Les armées du G5 Sahel assiégées s’associent à la France pour vaincre les extrémistes

Cinq États ouest-africains ont convenu lundi de combiner leurs forces militaires avec la France, alors qu’ils recherchent des stratégies efficaces contre la montée des attaques des extrémistes.

La nouvelle structure de commandement centrale, nommée Coalition pour le Sahel, rassemble les États du G5, les forces françaises et toutes les futures troupes, dans le but de permettre des opérations conjointes, un meilleur partage des renseignements et un temps de réponse plus rapide dans les zones frontalières reliant le Niger, le Mali et le Burkina Faso. , où l’insurrection est à son pire.

Les forces du G5 Sahel (Mali, Burkina Faso, Tchad, Niger et Mauritanie) sont de plus en plus attaquées par des djihadistes qu’ils ont été envoyés combattre.

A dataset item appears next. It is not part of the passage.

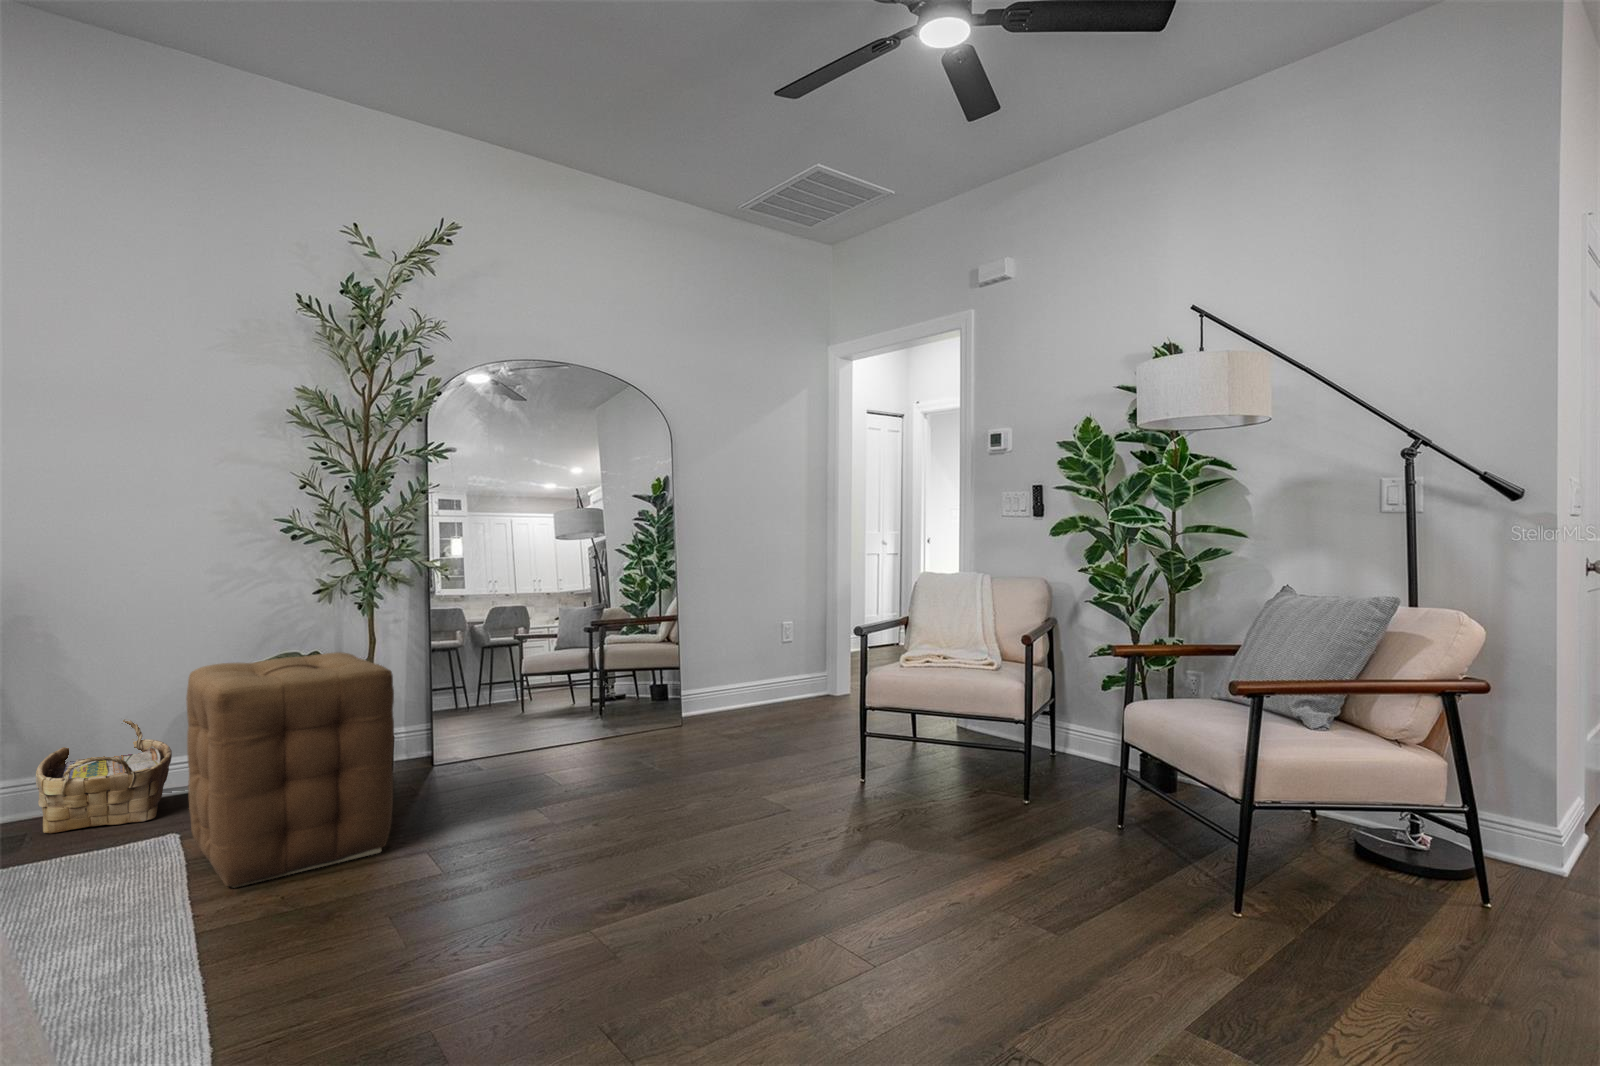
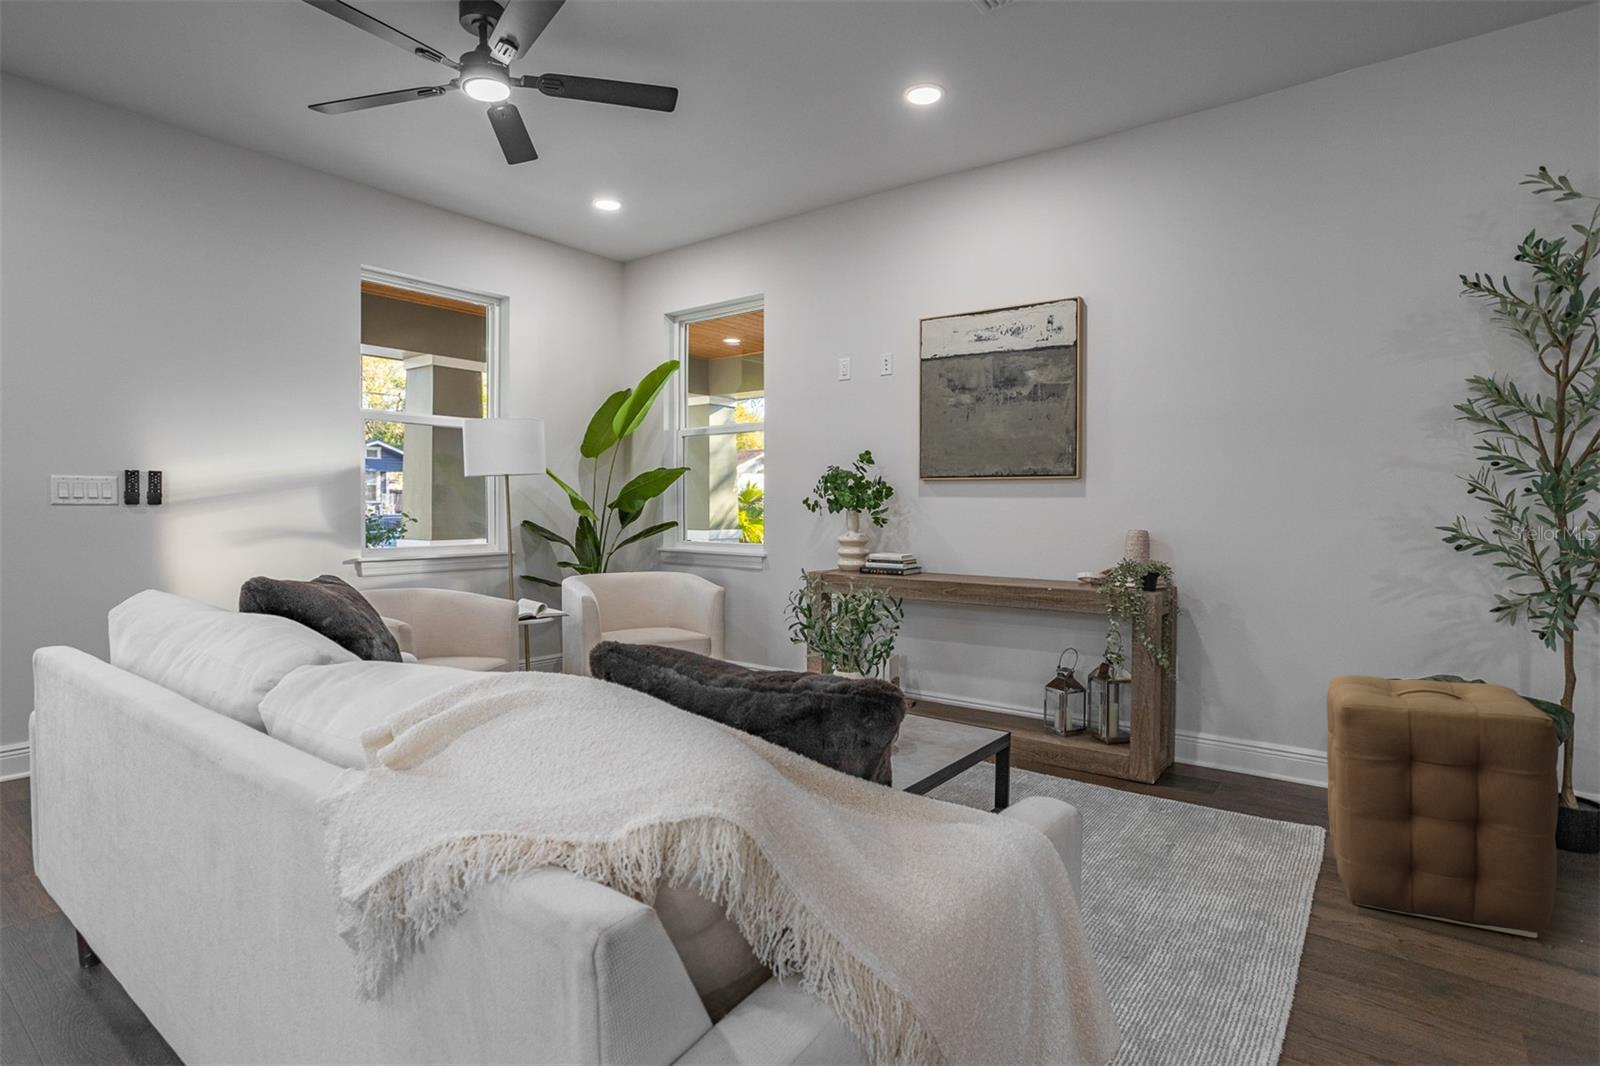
woven basket: present [36,719,172,834] -> none [1222,707,1331,809]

Dans cet article, nous relatons les principales attaques de l’année écoulée.

Niger

  • Le 9 janvier de cette année, 89 soldats sont tués lors d’une attaque contre un camp militaire à Chinegodar, dans la région ouest de Tillaberi, près de la frontière avec le Mali. Au cours de l’attaque, 77 «terroristes» sont «neutralisés» selon les autorités nigériennes. Il s’agit de la pire attaque djihadiste de l’histoire du Niger.
  • Le 10 décembre 2019, dans la même région, 71 soldats sont tués dans une attaque revendiquée par le groupe État islamique, qui voit des centaines de djihadistes attaquer un camp près de la frontière avec le Mali.
  • Le 14 mai, 28 soldats sont tués près de Tillaberi dans la même région frontalière du Niger avec le Mali et le Burkina Faso après une embuscade. L’État islamique revendique sa responsabilité.

Mali

  • Le 18 novembre 2019, 43 soldats maliens sont tués lorsque leur patrouille est attaquée à Tabankort, dans la région nord-est de Menaka, alors qu’ils menaient une opération conjointe avec les forces nigériennes.
  • Le 1er novembre, lors d’un raid djihadiste sur une base militaire à Indelim, dans la région orientale de Menaka, près de la frontière avec le Niger, des hommes armés ont abattu 49 soldats maliens. L’attaque est revendiquée par des militants alliés à l’État islamique.
  • Le 30 septembre, 40 soldats sont tués à Mondoro et Boulkessy, dans le centre du Mali, dans deux camps militaires près de la frontière avec le Burkina Faso. Un groupe lié au Sahel lié à Al-Qaïda, le GSIM , revendique la responsabilité.
  • Le 17 mars, 26 personnes sont tuées dans un camp militaire à Dioura, dans le centre du Mali, lors d’une attaque également revendiquée par le GSIM .

Burkina Faso

  • Le 24 décembre 2019, une attaque contre la base militaire et la ville d’Arbinda, dans le nord du pays, par quelque 200 djihadistes lourdement armés fait sept morts et 35 civils. Il s’agit de la pire attaque djihadiste du pays depuis cinq ans.
  • Le 19 août 2019, 24 soldats sont morts lors d’une «attaque majeure» sur une base militaire à Koutougou dans le nord du Burkina Faso, près de la frontière avec le Mali. Il s’agit de la frappe la plus meurtrière contre l’armée burkinabè.

Tchad

  • Le 22 mars 2019, 23 soldats tchadiens sont tués dans le sud-ouest du Tchad lorsqu’ils sont attaqués par des djihadistes de Boko Haram sur leur position à Dangdala. Il s’agit de l’une des attaques les plus meurtrières subies par l’armée tchadienne depuis le début de la lutte anti-islamiste.